In July of this year, it is interesting to remember, appeared Browning's "Balaustion's Adventure," which contained the following tribute to the above picture and its painter:
HERCULES WRESTLING WITH DEATH FOR THE BODY OF ALCESTIS (1871)
SUMMER MOON (1872)
By permission of Messrs. P. and D. Colnaghi and Co.
To 1872 belongs the Summer Moon, one of the loveliest things ever shown at the Academy, a picture full of that rarer feeling for light and colour, which the artist achieved again and again in his treatment of sunset, twilight, and night effects. After Vespers, exhibited the same year, is a three-quarter length figure of a girl in a green robe standing in front of a bench, holding in her right hand a string of beads. This year's Academy held also A Condottiere, the noble figure of a man in armour, now in the Birmingham Municipal Gallery, and a portrait of the Right Hon. Edward Ryan. Hardly less memorable was Moretta, exhibited in the Academy of 1873, in the words of a critic of the day, "one of the most subtle and fortunate productions of the painter." Moretta is robed in green, with masses of loosely arranged hair, and a tender and delicate face. Weaving the Wreath, shown the same year (and again in the Guildhall, 1895), is a very charming figure of quite a young girl seated on a carpet upon a raised step at the foot of a building. Behind her is a bas-relief, against which her head, crowned by a chaplet of flowers, tells out with sculpturesque effect; the sharp, vertical line of thread strained between her hands, and thence in diagonal line to the ball at her feet, is curiously rigid, and by contrast makes the draperies across which it is silhouetted appear still more mobile.
We are passing over, deliberately, the artist's decorative masterpieces of this period,—the South Kensington frescoes to wit; of which the Arts of War belongs to the year 1872, and its companion, Arts of Peace, to 1873. These works will be found treated at length in a later chapter on the artist's decorative work (pp. 63, 64).
In the Academy of 1874 appeared four pictures, the most important being the heroic painting,—Clytemnestra from the Battlements of Argos watches for the Beacon-fires which are to announce the Return of Agamemnon. In this picture, the figure of Clytemnestra is seen standing erect, with hands folded, supporting the drapery that clothes a majestic form. For further description, we may be content to quote that given at the time in the appreciative art columns of the "Athenæum:"

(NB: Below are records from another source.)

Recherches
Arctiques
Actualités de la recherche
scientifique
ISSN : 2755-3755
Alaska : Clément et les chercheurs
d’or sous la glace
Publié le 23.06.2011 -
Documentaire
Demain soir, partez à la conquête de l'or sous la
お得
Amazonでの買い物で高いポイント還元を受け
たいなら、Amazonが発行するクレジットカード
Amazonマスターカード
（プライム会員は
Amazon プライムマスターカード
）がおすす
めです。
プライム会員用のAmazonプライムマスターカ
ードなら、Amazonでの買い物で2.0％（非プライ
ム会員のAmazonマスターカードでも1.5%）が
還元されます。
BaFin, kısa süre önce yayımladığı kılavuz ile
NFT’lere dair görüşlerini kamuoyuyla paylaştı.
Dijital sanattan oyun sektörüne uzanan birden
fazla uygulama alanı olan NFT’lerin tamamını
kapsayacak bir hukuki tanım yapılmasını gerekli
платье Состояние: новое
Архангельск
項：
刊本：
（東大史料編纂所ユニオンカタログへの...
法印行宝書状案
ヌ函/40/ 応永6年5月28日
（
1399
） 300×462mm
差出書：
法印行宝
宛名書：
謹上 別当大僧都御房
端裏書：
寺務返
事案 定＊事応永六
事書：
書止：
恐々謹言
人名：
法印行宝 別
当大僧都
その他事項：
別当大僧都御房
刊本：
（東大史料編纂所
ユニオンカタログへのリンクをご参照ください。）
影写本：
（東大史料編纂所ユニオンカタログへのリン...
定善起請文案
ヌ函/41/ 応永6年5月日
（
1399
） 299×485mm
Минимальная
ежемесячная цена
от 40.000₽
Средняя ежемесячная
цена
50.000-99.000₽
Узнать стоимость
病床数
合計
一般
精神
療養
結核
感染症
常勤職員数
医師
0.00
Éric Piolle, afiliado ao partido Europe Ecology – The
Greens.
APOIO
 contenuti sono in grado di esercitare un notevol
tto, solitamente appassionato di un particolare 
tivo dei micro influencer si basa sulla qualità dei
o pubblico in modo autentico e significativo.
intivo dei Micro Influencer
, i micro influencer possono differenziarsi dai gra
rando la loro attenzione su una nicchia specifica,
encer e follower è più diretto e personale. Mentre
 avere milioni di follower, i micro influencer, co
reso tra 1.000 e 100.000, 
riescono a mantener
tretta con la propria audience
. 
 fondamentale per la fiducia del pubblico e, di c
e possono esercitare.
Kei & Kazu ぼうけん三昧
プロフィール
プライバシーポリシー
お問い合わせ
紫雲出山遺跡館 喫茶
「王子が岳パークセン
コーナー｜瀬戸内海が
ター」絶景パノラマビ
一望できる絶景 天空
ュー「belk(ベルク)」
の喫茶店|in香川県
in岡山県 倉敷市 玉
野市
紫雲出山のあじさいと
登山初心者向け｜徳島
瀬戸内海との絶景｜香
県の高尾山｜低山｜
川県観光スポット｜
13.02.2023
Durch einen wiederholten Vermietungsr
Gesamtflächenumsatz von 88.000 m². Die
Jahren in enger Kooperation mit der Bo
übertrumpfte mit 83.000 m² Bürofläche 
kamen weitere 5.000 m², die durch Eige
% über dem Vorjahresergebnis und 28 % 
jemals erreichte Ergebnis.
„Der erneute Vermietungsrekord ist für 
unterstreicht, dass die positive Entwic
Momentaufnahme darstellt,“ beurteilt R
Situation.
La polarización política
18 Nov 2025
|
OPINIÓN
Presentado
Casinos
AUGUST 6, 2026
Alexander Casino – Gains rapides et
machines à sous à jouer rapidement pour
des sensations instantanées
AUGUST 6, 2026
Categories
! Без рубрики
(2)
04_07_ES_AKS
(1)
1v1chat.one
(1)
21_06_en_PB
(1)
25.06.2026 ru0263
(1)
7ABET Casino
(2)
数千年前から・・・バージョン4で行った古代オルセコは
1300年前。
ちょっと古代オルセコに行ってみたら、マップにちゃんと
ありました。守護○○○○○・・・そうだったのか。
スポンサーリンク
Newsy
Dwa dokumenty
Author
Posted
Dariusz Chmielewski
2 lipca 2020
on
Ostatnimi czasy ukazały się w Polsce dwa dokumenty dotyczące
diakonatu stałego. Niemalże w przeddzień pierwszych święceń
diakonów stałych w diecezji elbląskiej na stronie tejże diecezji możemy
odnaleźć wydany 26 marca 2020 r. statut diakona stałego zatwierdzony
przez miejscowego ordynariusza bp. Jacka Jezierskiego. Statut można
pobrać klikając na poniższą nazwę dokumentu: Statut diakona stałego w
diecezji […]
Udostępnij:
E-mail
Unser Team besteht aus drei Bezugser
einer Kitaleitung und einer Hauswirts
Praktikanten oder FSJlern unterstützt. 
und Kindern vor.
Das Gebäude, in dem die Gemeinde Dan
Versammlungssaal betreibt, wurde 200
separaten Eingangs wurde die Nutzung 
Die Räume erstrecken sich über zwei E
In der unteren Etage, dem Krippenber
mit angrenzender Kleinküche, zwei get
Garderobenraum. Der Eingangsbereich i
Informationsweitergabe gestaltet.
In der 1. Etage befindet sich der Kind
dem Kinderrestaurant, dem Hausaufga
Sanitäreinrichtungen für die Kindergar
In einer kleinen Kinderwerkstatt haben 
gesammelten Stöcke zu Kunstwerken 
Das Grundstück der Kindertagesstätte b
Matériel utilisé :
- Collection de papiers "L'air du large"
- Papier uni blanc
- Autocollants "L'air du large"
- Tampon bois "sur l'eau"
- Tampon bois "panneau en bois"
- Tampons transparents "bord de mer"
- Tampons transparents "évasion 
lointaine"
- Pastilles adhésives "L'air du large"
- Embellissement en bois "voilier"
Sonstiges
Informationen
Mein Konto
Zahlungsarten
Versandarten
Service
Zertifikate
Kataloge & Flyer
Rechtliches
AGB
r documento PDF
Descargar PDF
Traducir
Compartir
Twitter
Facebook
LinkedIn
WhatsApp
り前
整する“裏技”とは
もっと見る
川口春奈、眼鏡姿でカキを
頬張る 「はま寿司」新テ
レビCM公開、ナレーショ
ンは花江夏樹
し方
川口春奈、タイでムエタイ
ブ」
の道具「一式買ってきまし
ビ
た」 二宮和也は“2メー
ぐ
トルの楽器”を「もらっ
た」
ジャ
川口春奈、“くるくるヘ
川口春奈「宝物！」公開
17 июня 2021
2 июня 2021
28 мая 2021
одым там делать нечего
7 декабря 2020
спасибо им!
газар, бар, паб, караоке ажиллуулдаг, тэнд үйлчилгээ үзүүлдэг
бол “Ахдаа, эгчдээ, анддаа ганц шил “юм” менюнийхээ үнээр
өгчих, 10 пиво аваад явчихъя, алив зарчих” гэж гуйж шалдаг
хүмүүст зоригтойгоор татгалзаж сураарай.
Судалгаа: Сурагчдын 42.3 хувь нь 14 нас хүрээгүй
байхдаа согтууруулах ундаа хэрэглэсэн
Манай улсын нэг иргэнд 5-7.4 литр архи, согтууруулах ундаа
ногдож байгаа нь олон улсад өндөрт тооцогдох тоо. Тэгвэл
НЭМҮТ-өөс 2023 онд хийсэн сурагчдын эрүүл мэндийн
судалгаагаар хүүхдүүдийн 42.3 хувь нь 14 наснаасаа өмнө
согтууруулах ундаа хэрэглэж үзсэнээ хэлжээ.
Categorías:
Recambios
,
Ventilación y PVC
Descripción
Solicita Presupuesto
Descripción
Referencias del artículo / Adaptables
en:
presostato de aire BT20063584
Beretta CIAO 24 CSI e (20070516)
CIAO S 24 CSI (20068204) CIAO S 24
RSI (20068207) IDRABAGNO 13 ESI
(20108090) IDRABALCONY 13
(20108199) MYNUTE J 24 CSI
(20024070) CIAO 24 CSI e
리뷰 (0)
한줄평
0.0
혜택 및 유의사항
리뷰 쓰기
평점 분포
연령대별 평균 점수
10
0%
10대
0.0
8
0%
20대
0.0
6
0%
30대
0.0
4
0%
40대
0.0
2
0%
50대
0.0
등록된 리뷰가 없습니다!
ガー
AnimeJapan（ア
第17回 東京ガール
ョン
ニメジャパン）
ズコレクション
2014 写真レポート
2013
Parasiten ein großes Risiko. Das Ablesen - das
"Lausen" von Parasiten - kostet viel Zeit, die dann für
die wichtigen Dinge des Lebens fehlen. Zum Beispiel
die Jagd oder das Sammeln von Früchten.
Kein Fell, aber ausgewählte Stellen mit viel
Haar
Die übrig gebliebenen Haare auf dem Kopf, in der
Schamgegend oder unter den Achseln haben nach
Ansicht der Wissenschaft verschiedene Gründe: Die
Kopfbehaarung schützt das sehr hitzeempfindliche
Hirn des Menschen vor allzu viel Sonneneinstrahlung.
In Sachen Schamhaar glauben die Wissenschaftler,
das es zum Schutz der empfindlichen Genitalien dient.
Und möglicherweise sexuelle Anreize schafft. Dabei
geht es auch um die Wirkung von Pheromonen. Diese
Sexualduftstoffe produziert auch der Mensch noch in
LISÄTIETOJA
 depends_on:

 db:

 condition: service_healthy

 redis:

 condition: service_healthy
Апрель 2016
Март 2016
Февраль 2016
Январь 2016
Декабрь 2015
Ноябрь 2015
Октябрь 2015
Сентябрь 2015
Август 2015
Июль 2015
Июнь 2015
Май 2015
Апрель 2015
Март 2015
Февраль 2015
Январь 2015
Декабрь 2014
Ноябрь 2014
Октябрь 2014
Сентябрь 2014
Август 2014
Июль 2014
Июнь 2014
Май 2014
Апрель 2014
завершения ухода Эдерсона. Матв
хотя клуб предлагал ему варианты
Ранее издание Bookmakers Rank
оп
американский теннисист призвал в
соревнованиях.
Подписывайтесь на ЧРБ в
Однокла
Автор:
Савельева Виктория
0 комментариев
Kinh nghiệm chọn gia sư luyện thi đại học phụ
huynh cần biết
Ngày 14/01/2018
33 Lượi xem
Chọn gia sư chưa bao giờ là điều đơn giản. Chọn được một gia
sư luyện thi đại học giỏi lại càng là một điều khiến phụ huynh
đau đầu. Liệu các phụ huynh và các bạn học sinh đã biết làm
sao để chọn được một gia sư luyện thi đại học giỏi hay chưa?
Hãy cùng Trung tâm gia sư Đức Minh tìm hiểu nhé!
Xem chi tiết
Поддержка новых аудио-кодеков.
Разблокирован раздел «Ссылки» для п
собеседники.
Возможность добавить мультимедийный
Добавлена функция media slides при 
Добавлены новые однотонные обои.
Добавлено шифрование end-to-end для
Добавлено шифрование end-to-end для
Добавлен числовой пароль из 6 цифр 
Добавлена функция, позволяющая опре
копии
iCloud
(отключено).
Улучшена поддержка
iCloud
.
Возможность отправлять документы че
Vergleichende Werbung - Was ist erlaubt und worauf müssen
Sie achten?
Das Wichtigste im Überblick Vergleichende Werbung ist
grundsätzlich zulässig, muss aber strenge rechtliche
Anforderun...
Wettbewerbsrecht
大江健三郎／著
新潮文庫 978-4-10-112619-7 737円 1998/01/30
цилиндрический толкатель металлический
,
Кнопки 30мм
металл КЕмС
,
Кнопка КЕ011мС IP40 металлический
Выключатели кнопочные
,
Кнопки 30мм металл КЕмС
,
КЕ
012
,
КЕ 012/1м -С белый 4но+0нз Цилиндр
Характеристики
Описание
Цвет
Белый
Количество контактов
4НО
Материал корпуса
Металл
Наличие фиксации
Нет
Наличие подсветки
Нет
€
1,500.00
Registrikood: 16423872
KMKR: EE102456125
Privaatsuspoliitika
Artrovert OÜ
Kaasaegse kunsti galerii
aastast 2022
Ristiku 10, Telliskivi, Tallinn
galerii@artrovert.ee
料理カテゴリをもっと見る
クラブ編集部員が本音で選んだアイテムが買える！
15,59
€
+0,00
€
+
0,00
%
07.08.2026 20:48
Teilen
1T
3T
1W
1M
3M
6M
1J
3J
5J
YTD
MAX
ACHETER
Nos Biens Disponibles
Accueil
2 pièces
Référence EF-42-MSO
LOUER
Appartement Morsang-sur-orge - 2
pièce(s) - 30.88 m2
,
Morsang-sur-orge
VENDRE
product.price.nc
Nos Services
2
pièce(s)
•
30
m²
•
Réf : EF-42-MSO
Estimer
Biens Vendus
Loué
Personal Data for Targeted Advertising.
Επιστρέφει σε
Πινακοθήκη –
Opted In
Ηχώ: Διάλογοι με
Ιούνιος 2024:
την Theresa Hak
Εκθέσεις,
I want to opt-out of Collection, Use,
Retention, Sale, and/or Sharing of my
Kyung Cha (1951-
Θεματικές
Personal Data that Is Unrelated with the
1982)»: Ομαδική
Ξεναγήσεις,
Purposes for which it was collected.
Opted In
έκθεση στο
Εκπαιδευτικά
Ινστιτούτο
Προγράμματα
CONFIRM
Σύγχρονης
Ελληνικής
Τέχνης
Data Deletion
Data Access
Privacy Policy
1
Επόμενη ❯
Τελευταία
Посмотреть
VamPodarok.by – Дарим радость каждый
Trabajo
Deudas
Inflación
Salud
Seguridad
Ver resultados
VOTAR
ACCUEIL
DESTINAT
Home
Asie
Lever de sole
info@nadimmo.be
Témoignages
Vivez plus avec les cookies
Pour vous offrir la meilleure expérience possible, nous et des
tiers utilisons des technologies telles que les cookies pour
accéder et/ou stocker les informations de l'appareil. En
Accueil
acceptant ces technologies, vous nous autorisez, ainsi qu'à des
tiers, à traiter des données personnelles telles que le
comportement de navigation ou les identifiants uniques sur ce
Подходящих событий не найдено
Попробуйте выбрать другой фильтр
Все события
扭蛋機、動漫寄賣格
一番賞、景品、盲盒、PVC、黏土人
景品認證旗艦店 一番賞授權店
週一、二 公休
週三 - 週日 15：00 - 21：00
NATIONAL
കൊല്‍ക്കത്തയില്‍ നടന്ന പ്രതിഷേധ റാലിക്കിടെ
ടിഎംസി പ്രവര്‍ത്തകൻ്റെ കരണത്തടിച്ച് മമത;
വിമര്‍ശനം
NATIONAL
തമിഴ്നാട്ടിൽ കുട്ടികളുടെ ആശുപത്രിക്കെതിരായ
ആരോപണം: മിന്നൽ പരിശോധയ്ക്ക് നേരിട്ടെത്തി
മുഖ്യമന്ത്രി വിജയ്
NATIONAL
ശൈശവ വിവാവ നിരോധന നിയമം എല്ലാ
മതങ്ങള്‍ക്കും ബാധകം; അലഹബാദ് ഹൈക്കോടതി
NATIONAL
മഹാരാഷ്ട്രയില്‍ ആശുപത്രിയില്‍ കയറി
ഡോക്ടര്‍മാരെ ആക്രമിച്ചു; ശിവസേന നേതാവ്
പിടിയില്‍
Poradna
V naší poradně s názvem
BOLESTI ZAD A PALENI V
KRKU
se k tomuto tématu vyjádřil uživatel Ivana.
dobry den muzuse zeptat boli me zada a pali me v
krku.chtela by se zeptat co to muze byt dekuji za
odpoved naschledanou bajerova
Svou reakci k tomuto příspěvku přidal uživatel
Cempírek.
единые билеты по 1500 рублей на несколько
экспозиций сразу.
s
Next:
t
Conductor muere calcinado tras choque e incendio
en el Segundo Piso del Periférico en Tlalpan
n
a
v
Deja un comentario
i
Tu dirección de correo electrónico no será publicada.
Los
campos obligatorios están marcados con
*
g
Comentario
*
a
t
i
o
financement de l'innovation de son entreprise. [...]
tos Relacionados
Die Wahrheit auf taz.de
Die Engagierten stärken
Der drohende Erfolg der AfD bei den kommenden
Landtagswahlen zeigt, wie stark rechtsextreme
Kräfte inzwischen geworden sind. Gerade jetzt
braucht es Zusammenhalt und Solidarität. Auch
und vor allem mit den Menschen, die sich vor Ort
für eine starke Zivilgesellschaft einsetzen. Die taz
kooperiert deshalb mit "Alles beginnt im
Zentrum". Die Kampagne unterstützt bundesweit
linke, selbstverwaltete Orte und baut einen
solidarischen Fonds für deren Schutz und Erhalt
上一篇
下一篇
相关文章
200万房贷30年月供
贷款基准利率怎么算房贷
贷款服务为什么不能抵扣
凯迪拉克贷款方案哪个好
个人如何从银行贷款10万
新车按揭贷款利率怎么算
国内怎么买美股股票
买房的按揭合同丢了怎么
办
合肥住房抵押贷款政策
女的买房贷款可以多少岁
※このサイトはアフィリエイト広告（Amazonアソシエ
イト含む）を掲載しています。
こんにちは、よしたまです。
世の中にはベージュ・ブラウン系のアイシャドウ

"There is the grandeur of Greek tragedy in Mr. Leighton's Clytemnestra watching for the signal of her husband's return from Troy. The time is deep in the fateful night, while the city sleeps; moonlight floods the walls, the roofs, the gates, and the towers with a ghastly glare, which seems presageful, and casts shadows as dark as they are mysterious and terrible. The dense blue of the sky is dim, sad, and ominous. But the most ominous and impressive element of the picture is a grim figure, the tall woman on the palace roof before us, who looks Titanic in her stateliness, and huge beyond humanity in the voluminous white drapery that wraps her limbs and bosom. Her hands are clenched and her arms thrust down straight and rigidly, each finger locked as in a struggle to strangle its fellow; the muscles swell on the bulky limbs. Drawn erect and with set features, which are so pale that the moonlight could not make them paler, the queen stares fixedly and yet eagerly into the distance, as if she had the will to look over the very edge of the world for the light to come."